Render the lines of the entries below as a Markdown table with the columns Row and Line, numbering each line and leaving out blank ones. Include only the lines from the one containing "Rank the categories" through the one containing "What is the", both ends included.

#### [Records for processing]
'''

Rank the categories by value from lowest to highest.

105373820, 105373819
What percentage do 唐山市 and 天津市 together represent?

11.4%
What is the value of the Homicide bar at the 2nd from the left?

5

'''
'''

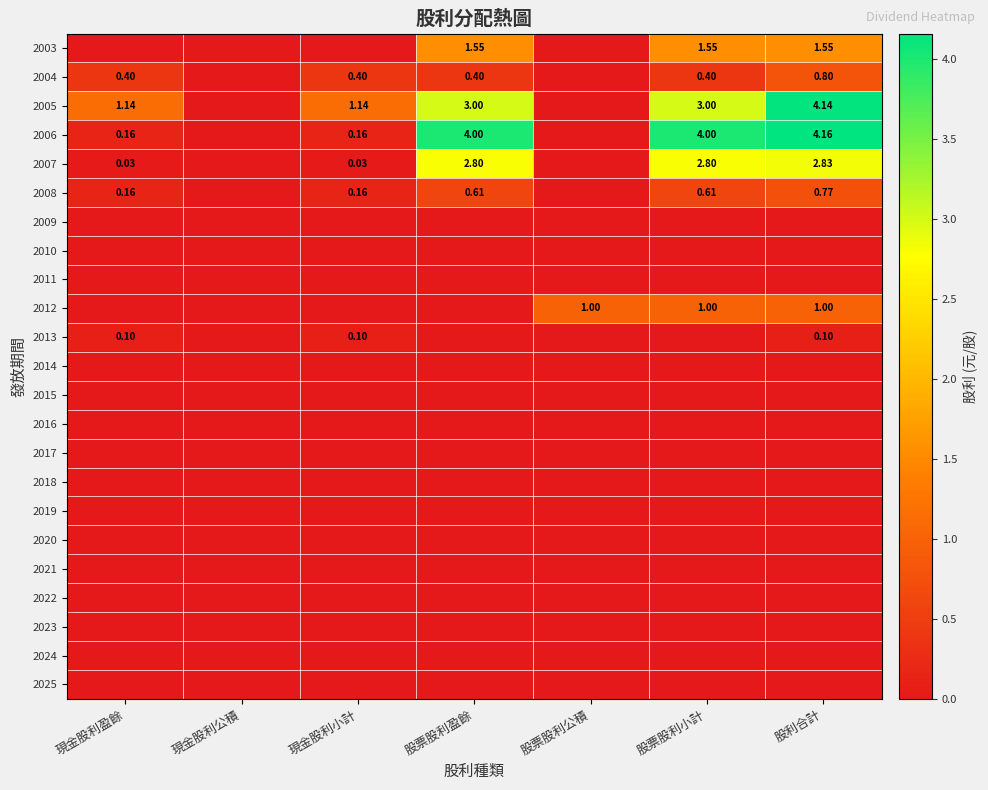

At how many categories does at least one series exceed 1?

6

'''
'''

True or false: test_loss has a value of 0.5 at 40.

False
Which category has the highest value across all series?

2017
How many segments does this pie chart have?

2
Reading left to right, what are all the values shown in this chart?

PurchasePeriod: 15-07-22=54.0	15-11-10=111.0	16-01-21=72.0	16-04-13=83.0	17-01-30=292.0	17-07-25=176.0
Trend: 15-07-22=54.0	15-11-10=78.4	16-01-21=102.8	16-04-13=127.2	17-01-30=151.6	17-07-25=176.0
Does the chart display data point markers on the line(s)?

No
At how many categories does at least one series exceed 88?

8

'''

#### [Answer space]
| Row | Line |
|---|---|
| 1 | Rank the categories by value from lowest to highest. |
| 2 | 105373820, 105373819 |
| 3 | What percentage do 唐山市 and 天津市 together represent? |
| 4 | 11.4% |
| 5 | What is the value of the Homicide bar at the 2nd from the left? |